Num aparte, devemos notar que a interpretação que Reinhart e Rogoff fazem da Grande Depressão é, implicitamente, uma crítica a outras interpretações - em especial, a famosa declaração de Milton Friedman de que a Grande Depressão era fundamentalmente um falhanço da política monetária, que poderia ter sido facilmente evitado, se a Fed [Reserva Federal dos Estados Unidos] tivesse evitado uma diminuição na emissão de moeda. Apesar de This Time Is Different não fornecer uma discussão alargada dos acontecimentos que levaram à Grande Depressão, é fácil confirmar através de outras fontes que os últimos anos da década de 1920 se assemelharam muito ao prólogo de outras fortes crises financeiras: uma exuberância irracional nos mercados de valores, uma vaga de dívidas das famílias e um sistema bancário demasiado vasto. Houve até uma bolha do mercado imobiliário na Florida, imortalizada pelos Irmãos Marx no filme The Cocoanuts. "Você pode ter qualquer tipo de casa que quiser. Até pode ter stucco [estuque]. Oh, se pode ter estuque!" Não queremos sugerir que uma melhor política não teria aliviado os problemas, essa é uma questão a que voltaremos mais à frente. Mas a Grande Depressão parece ter sido muito mais o produto de dívida excessiva do sector privado do que o falhanço governamental que a corrente monetarista tornou lendário.

2. Então, estamos a sofrer uma grave crise financeira, no fundamental semelhante às do passado. O que nos diz a história que devemos esperar a seguir? É esse o tema do capítulo 14 do obra de Reinhart e Rogoff, intitulado "Após as crises financeiras". Este capítulo pode ser lido paralelamente a dois estudos do Fundo Monetário Internacional (FMI) que adoptam a mesma abordagem, publicados como capítulos das edições de Abril e Outubro de 2009 do boletim semestral World Economic Outlook. Os três estudos avançam com um prognóstico sombrio. O pós-crises financeiras tende a ser grave, brutal e prolongado, ou seja, as crises financeiras são normalmente seguidas por recessões profundas, e estas recessões são seguidas de recuperações lentas e frustrantes.

*TAREFA 1*. Identifique todas as linhas da listagem que contêm a cadeia "shoulda".

*DADOS FORNECIDOS*.
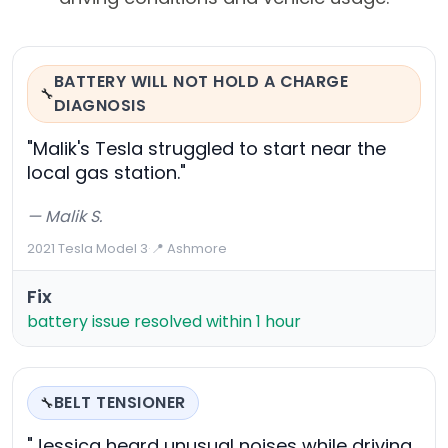
BATTERY WILL NOT HOLD A CHARGE
🔧
DIAGNOSIS
"Malik's Tesla struggled to start near the
local gas station."
— Malik S.
2021 Tesla Model 3
·
📍 Ashmore
Fix
battery issue resolved within 1 hour
BELT TENSIONER
🔧
"Jessica heard unusual noises while driving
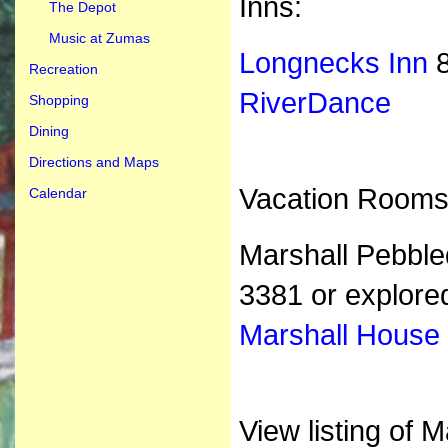
Inns:
The Depot
Music at Zumas
Longnecks Inn
8
Recreation
RiverDance
Shopping
Dining
Directions and Maps
Vacation Rooms
Calendar
Marshall Pebble
3381 or
explor
Marshall House
View listing of 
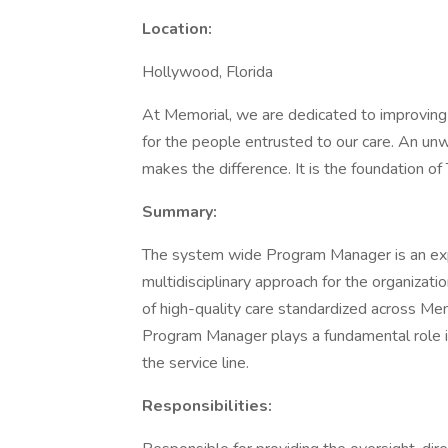
Location:
Hollywood, Florida
At Memorial, we are dedicated to improving th
for the people entrusted to our care. An un
makes the difference. It is the foundation o
Summary:
The system wide Program Manager is an expe
multidisciplinary approach for the organizati
of high-quality care standardized across 
Program Manager plays a fundamental role i
the service line.
Responsibilities:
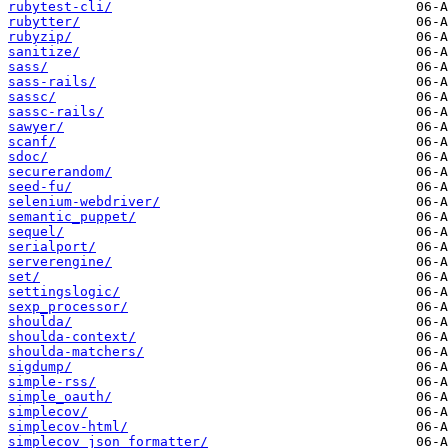
rubytest-cli/
rubytter/
rubyzip/
sanitize/
sass/
sass-rails/
sassc/
sassc-rails/
sawyer/
scanf/
sdoc/
securerandom/
seed-fu/
selenium-webdriver/
semantic_puppet/
sequel/
serialport/
serverengine/
set/
settingslogic/
sexp_processor/
shoulda/
shoulda-context/
shoulda-matchers/
sigdump/
simple-rss/
simple_oauth/
simplecov/
simplecov-html/
simplecov_json_formatter/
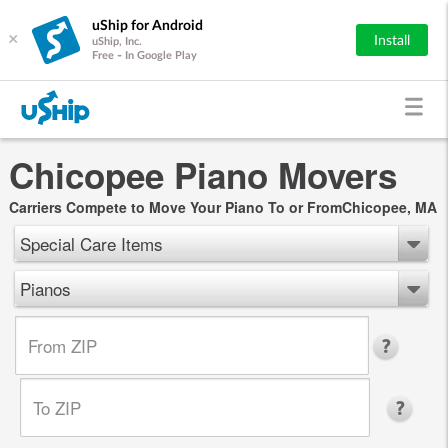
uShip for Android
×
Install
uShip, Inc.
Free - In Google Play
Chicopee Piano Movers
Carriers Compete to Move Your Piano To or FromChicopee, MA
Special Care Items
Pianos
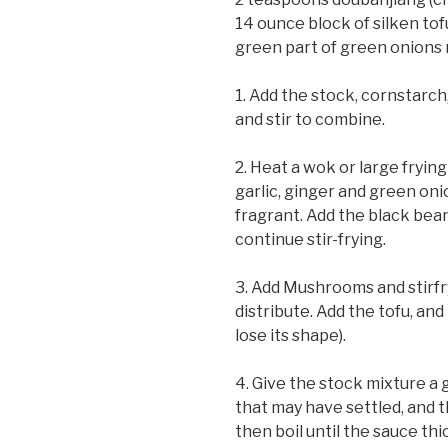
14 ounce block of silken tof
green part of green onions 
1. Add the stock, cornstarch
and stir to combine.
2. Heat a wok or large frying
garlic, ginger and green onio
fragrant. Add the black be
continue stir-frying.
3. Add Mushrooms and stirfry
distribute. Add the tofu, and t
lose its shape).
4. Give the stock mixture a 
that may have settled, and t
then boil until the sauce thi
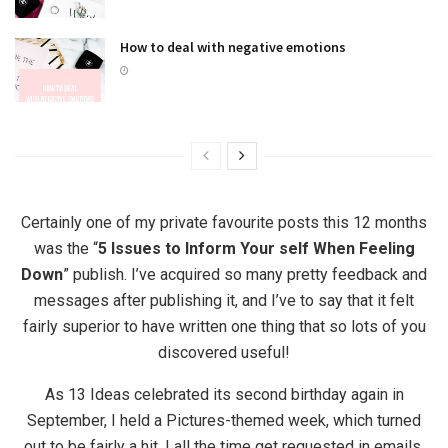
How to deal with negative emotions
Certainly one of my private favourite posts this 12 months
was the “
5 Issues to Inform Your self When Feeling
Down
” publish. I’ve acquired so many pretty feedback and
messages after publishing it, and I’ve to say that it felt
fairly superior to have written one thing that so lots of you
discovered useful!
As 13 Ideas celebrated its second birthday again in
September, I held a Pictures-themed week, which turned
out to be fairly a hit. I all the time get requested in emails,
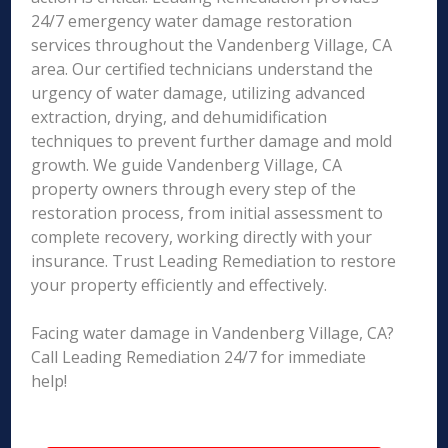
24/7 emergency water damage restoration
services throughout the Vandenberg Village, CA
area. Our certified technicians understand the
urgency of water damage, utilizing advanced
extraction, drying, and dehumidification
techniques to prevent further damage and mold
growth. We guide Vandenberg Village, CA
property owners through every step of the
restoration process, from initial assessment to
complete recovery, working directly with your
insurance. Trust Leading Remediation to restore
your property efficiently and effectively.
Facing water damage in Vandenberg Village, CA?
Call Leading Remediation 24/7 for immediate
help!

*TAREFA 2*. Indique se cada afirmação concorda com o excerto sobre crises financeiras, respondendo sim ou não e citando as palavras decisivas do excerto: (a) os três estudos apresentam um prognóstico otimista; (b) no final da década de 1920 houve uma bolha do mercado imobiliário na Florida; (c) o capítulo 14 da obra de Reinhart e Rogoff tem o título "Após as crises financeiras".

*RESPOSTA 1*.
shoulda/
shoulda-context/
shoulda-matchers/

*RESPOSTA 2*.
(a) Não: «Os três estudos avançam com um prognóstico sombrio.»
(b) Sim: «Houve até uma bolha do mercado imobiliário na Florida»
(c) Sim: «intitulado "Após as crises financeiras"»